Sejarah dan Filosofi Rencong Aceh
Hartalangit.com – Rencong atau Rincong adalah senjata tradisional kebanggaan masyarakat Aceh yang merupakan simbol keberanian, keperkasaan, pertahanan diri dan kepahlawanan masyarakat Aceh.
Rencong sangat berarti bagi masyarakat Aceh dan merupakan identitas Aceh sehingga selain dijuluki sebagai serambi Mekah, Aceh juga dijuluki sebagai Tanah Rencong atau Tanoh Rincong.
Rencong telah dikenal sejak awal Kesultanan Islam pada abad ke-13. Pada masa Kerajaan Aceh Darussalam, Rencong hampir tidak pernah lepas dari pinggang (diselipkan dipinggang depan) orang Aceh.
Rencong merupakan benda pusaka yang menjadi identitas sekaligus simbol keberanian, kebesaran, martabat dan keperkasaan masyarakat Aceh, sehingga orang-orang Portugis pada masa itu harus berpikir panjang untuk mendekati wilayah Aceh.
Pada masa itu Rencong memiliki beberapa tingkatan yang menjadi penanda strata sosial masyarakat, antara lain: Rencong untuk seorang Raja/Sulthan dan Ratu/Sulthanah, sarungnya terbuat dari gading gajah dan emas, sedangkan Rencong untuk rakyak biasa, sarung terbuat dari tanduk kerbau atau kayu.
Di masa lalu, simbolisme Islam dari Rencong telah dihubungkan dengan perang suci atau jihad. Dengan kekuatan senjata ditangan dan keyakinan pada kuasa ALLAH, maka Rencong seperti memiliki kekuatan ghaib yang luar biasa.
Pada masa ketika Aceh mengusir Portugis dari seluruh tanah Sumatra dan tanah Malaka serta pada masa penjajahan Belanda, Rencong memiliki peranan penting dalam mengobarkan semangat juang rakyat Aceh dan merupakan senjata yang mematikan yang digunakan di medan perang.

=== KUMPULAN ENTRI DATA ===

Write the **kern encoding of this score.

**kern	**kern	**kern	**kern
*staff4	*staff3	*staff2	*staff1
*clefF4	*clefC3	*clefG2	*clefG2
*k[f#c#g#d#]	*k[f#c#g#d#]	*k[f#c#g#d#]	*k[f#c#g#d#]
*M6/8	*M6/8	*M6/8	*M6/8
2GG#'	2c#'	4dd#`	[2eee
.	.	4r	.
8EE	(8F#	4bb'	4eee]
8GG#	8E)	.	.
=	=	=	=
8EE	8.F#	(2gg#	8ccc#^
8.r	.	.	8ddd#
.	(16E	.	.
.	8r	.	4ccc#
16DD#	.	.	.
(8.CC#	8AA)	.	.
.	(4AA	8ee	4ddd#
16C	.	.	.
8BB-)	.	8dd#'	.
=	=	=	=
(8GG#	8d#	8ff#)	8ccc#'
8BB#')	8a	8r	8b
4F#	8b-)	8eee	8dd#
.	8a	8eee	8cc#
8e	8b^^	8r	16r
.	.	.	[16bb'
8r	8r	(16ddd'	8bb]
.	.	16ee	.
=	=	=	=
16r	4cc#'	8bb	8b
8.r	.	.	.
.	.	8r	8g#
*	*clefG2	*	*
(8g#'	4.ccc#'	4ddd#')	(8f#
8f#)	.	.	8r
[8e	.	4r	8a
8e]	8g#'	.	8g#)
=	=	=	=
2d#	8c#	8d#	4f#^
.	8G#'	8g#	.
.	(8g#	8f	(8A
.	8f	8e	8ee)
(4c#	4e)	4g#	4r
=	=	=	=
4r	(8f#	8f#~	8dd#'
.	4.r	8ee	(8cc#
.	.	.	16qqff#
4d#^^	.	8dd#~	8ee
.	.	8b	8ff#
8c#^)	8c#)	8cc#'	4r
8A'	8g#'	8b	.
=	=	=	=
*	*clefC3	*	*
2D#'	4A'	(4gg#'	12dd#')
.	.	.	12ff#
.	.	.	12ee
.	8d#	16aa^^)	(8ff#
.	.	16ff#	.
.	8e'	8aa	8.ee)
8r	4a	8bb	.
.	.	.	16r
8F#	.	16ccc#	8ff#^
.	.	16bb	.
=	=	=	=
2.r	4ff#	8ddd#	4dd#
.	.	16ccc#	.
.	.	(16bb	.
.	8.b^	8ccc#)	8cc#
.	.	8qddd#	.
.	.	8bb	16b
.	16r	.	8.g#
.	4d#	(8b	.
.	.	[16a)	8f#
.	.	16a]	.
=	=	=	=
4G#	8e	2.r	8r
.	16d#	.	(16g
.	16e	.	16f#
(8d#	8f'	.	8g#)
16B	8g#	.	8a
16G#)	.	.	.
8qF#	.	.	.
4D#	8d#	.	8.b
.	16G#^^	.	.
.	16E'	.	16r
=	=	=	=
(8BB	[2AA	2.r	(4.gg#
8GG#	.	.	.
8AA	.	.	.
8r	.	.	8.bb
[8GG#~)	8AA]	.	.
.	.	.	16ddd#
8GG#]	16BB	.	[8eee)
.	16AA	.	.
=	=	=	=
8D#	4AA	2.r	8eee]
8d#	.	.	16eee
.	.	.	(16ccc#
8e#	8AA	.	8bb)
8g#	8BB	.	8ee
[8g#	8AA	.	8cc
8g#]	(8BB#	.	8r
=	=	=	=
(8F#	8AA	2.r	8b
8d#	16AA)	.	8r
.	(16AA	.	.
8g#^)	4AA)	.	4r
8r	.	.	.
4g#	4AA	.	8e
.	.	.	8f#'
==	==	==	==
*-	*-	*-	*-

=== YANG HARUS DIKERJAKAN ===
- a) Hitunglah banyaknya baris dalam entri di atas yang memuat kata "kern", lalu tuliskan angkanya saja.
- b) Lanjutkan teks tentang rencong Aceh di atas, dimulai sesudah kalimat terakhirnya.
Teks tentang rencong Aceh dan entri di atas diambil dari sumber yang berbeda.

=== HASIL TIAP TUGAS ===
- a) 2

- b)
Rencong tidak hanya digunakan oleh para Sulthan, Laksamana, Pang, Pang sagoe, Uleebalang, Teuku, Teungku Agam, Sayed, Habib, Cut Ampon, Cut Abang (kaum pria) saja, tapi juga digunakan oleh Teungku Inong, Syarifah, Cut Kak, Cut Adoe, Cut Putroe, Cut Nyak (kaum wanita).
Rencong selalu terselip dipinggang depan setiap pria dan wanita perkasa Aceh sebagai lambang keperkasaan dan ketinggian martabat, sekaligus simbol pertahanan diri, keberanian, kebesaran, dan kepahlawanan ketika melawan penjajah Belanda. Karena bagi siapa saja yang memegang Rencong maka akan merasa lebih berani dalam menghadapi musuh.
Dalam perjuangan dan pertempuran melawan Portugis dan Belanda, sejarah mencatat nama-nama besar pahlawan-pahlawan dan srikandi Aceh, seperti Tgk Umar, Panglima Polem, Teungku Chik Ditiro, Laksamana Malahayati, Pocut Meurah Intan, Pocut Baren, Cut Nyak Dhien, Cut Meutia, dan Teungku Fakinah yang tidak pernah melepaskan Rencong dari pinggangnya.
Baca juga: Jenis-Jenis Kujang dan Fungsinya
Rencong memiliki makna filosofi religius dan keislaman, gagangnya yang berbetuk huruf Arab diambil dari padanan kata Bismillah. Padanan kata itu bisa dilihat pada gagang yang melekuk kemudian menebal pada bagian sikunya.
Gagang Rencong berbentuk huruf BA, gagang tempat genggaman merupakan aksara SIN, lancip yang menurun ke bawah pada pangkal besi didekat gagang merupakan aksara MIM, pangkal besi lancip didekat gagang yang menyerupai lajur-lajur besi dari pangkal gagang hingga dekat ujungnya melambangkan aksara LAM, dan bagian bawah sarung berbentuk huruf HA, sehingga keseluruhan bentuk Rencong merupakan rangkaian huruf Arab "BA, SIN, MIM, LAM, HA", yang merupakan susunan huruf yang terbaca menjadi kalimat Bismillah.
Pada masa sekarang Rencong memang sudah tidak relevan untuk digunakan sebagai senjata. Namum demikian, Rencong masih relevan sebagai sebuah makna dari keberanian, ketangguhan dan keperkasaan dari masyarakat Aceh.
Untuk itu, pada upacara-upacara adat, misalnya saja dalam upacara pernikahan, Rencong sering dipakai sebagai pelengkap busana adat Aceh.
Pemakaian Rencong lebih mengarah sebagai simbol dari keberanian dari seorang laki-laki dalam memimpin keluarganya setelah menikah.
Jadi, Rencong bukan hanya sekadar senjata tajam tanpa makna. Benda ini merupakan simbol akidah yang dipegang teguh oleh masyarakat Aceh.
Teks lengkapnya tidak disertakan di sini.